- [HOW TO COMPLETE THIS TASK] Copy out all of the data below exactly, so that no word differs from the original.

- [RECORDS SUPPLIED]
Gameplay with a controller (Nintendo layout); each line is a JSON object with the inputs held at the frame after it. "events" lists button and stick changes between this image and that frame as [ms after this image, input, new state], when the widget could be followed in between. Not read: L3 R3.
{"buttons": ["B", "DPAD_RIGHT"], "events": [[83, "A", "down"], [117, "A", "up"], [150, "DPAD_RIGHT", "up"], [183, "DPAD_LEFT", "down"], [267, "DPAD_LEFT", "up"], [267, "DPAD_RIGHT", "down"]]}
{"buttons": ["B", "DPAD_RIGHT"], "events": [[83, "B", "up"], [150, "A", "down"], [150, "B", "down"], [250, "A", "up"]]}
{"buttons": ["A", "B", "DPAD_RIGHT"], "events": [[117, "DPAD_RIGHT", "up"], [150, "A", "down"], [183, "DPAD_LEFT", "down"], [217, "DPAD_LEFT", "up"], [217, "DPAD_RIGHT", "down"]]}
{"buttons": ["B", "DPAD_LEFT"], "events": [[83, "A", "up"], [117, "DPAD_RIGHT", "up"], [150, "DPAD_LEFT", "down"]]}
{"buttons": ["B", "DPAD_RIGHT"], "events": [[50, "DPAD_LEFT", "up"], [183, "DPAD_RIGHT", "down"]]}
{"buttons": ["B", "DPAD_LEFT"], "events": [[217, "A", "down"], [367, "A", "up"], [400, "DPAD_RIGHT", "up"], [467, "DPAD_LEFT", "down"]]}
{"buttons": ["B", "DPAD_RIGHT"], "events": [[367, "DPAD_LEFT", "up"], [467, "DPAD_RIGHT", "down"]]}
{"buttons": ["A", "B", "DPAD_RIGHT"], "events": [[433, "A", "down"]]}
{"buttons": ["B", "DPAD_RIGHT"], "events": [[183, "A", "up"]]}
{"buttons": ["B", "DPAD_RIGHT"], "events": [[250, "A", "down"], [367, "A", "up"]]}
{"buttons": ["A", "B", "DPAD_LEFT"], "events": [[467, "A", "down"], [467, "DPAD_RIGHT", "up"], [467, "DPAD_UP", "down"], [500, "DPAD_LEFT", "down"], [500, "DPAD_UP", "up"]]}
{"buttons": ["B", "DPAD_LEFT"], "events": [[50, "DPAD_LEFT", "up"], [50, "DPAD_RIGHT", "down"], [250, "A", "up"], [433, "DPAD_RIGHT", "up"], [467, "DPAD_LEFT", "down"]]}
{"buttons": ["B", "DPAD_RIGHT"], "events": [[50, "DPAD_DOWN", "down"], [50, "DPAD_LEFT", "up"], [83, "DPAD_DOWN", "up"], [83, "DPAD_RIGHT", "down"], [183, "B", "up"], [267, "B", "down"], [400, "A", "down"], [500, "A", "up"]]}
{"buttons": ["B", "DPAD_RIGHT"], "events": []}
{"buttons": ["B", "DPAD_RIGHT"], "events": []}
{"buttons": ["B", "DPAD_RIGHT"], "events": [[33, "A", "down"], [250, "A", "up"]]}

- [RESPONSE]
Gameplay with a controller (Nintendo layout); each line is a JSON object with the inputs held at the frame after it. "events" lists button and stick changes between this image and that frame as [ms after this image, input, new state], when the widget could be followed in between. Not read: L3 R3.
{"buttons": ["B", "DPAD_RIGHT"], "events": [[83, "A", "down"], [117, "A", "up"], [150, "DPAD_RIGHT", "up"], [183, "DPAD_LEFT", "down"], [267, "DPAD_LEFT", "up"], [267, "DPAD_RIGHT", "down"]]}
{"buttons": ["B", "DPAD_RIGHT"], "events": [[83, "B", "up"], [150, "A", "down"], [150, "B", "down"], [250, "A", "up"]]}
{"buttons": ["A", "B", "DPAD_RIGHT"], "events": [[117, "DPAD_RIGHT", "up"], [150, "A", "down"], [183, "DPAD_LEFT", "down"], [217, "DPAD_LEFT", "up"], [217, "DPAD_RIGHT", "down"]]}
{"buttons": ["B", "DPAD_LEFT"], "events": [[83, "A", "up"], [117, "DPAD_RIGHT", "up"], [150, "DPAD_LEFT", "down"]]}
{"buttons": ["B", "DPAD_RIGHT"], "events": [[50, "DPAD_LEFT", "up"], [183, "DPAD_RIGHT", "down"]]}
{"buttons": ["B", "DPAD_LEFT"], "events": [[217, "A", "down"], [367, "A", "up"], [400, "DPAD_RIGHT", "up"], [467, "DPAD_LEFT", "down"]]}
{"buttons": ["B", "DPAD_RIGHT"], "events": [[367, "DPAD_LEFT", "up"], [467, "DPAD_RIGHT", "down"]]}
{"buttons": ["A", "B", "DPAD_RIGHT"], "events": [[433, "A", "down"]]}
{"buttons": ["B", "DPAD_RIGHT"], "events": [[183, "A", "up"]]}
{"buttons": ["B", "DPAD_RIGHT"], "events": [[250, "A", "down"], [367, "A", "up"]]}
{"buttons": ["A", "B", "DPAD_LEFT"], "events": [[467, "A", "down"], [467, "DPAD_RIGHT", "up"], [467, "DPAD_UP", "down"], [500, "DPAD_LEFT", "down"], [500, "DPAD_UP", "up"]]}
{"buttons": ["B", "DPAD_LEFT"], "events": [[50, "DPAD_LEFT", "up"], [50, "DPAD_RIGHT", "down"], [250, "A", "up"], [433, "DPAD_RIGHT", "up"], [467, "DPAD_LEFT", "down"]]}
{"buttons": ["B", "DPAD_RIGHT"], "events": [[50, "DPAD_DOWN", "down"], [50, "DPAD_LEFT", "up"], [83, "DPAD_DOWN", "up"], [83, "DPAD_RIGHT", "down"], [183, "B", "up"], [267, "B", "down"], [400, "A", "down"], [500, "A", "up"]]}
{"buttons": ["B", "DPAD_RIGHT"], "events": []}
{"buttons": ["B", "DPAD_RIGHT"], "events": []}
{"buttons": ["B", "DPAD_RIGHT"], "events": [[33, "A", "down"], [250, "A", "up"]]}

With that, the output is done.